Download Reference Genome Data
The CLC Genomics Workbench offers an easy way of retrieving popular reference data sources such as genes, variant annotations and genome sequences as tracks. The data itself is not provided or hosted by QIAGEN. The workbench only provides an easy way to retrieve data that should otherwise have been downloaded and imported:
Legacy Tools | Download Reference Genome Data ()
This opens the dialog shown in figure 33.3:
Figure 33.3: Selecting an organism for download.

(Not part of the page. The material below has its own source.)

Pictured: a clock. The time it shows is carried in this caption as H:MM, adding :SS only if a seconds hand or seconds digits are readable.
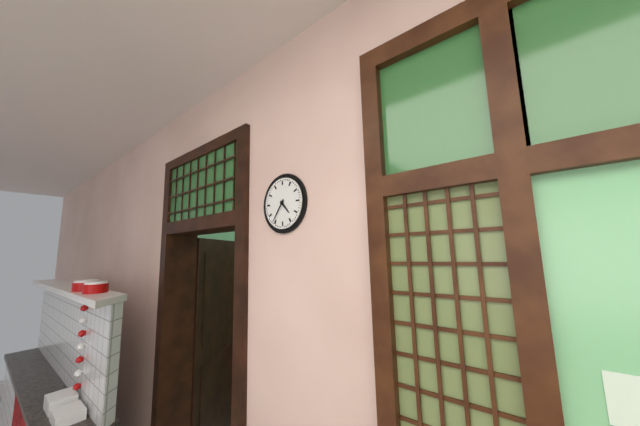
4:36
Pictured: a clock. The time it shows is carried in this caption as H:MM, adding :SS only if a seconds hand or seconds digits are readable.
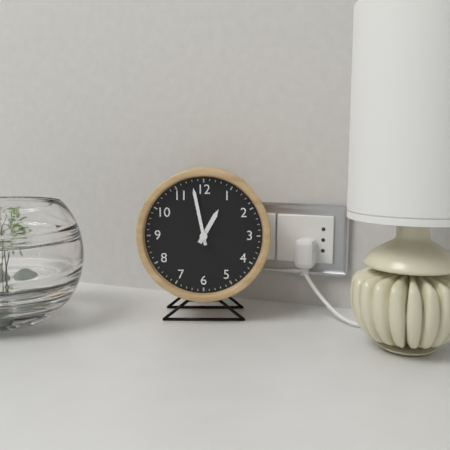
12:58
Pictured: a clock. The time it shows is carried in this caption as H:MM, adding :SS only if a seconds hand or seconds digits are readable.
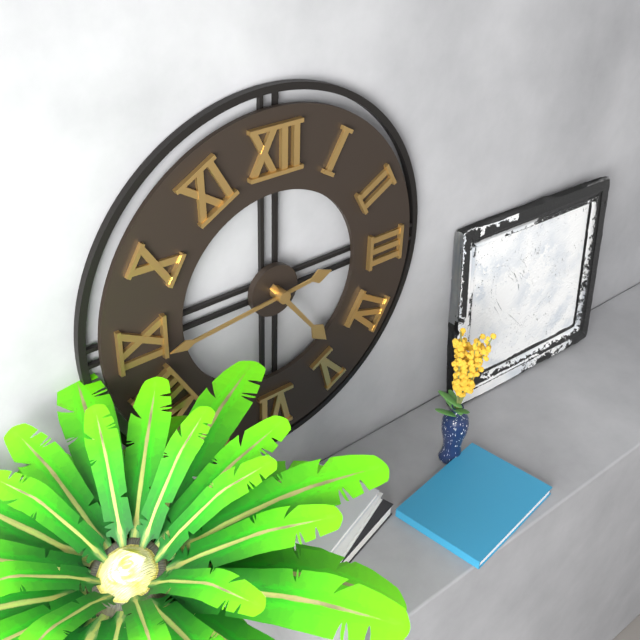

Select the organism of interest and click Next. The list of organisms is dynamically updated by QIAGEN independently of Workbench versions, so you will always see the most recent list of organisms.
The list just shows a selection of some of the popular organisms - if you do not find what you are looking for, there is always the possibility to download and import the data as well.
Once you have clicked Next, you will be asked whether you wish to download the genome sequence or whether you already have it available as shown in figure 33.4:
Figure 33.4: Selecting a reference genome sequence if available.
If you do not already have an existing sequence imported into the CLC Genomics Workbench, it will be downloaded automatically from Ensembl. If you already have a reference sequence, it has to match the genome definition built into the download tool. This means that the name and length of the chromosomes in your reference sequence have to match the genome definition of the tool.
Clicking Next allows you to select which types of annotation data you wish to download as shown in figure 33.5:
Figure 33.5: Selecting different types of annotation data for human hg19.
This step is different from organism to organism and depends on the data sources that QIAGEN has included for download. In the example in figure 33.5 showing hg19 build of the human genome, a lot of variant data is available from e.g. dbSNP. Please note that for human data, a difference between the UCSC genome build and Ensembl/NCBI exists, which means that variants downloaded from UCSC will not be annotated on the mitochondrial genome when using this download tool (see http://genome.ucsc.edu/cgi-bin/hgGateway?db=hg19).
Both the data provider and the size of the data is listed in the dialog, and at the bottom you can see the size of all the selected downloads. Please note that the file size displayed in the setup window for the Download Genomes tool refers to the size of the compressed text files, which the tool is retrieving from the provider's depository. The size of the track objects will be, after decompression and conversion from text to the .clc track format, notably larger.
All data downloaded with this tool will be tracks (either sequence tracks or various kinds of annotation tracks). The Ensemble human gene annotation download will produce various tracks describing the chromosomal positions of features such as exons, genes, untranslated region (UTRs), transcripts, selenocysteines, coding sequences (CDSs) and mRNAs.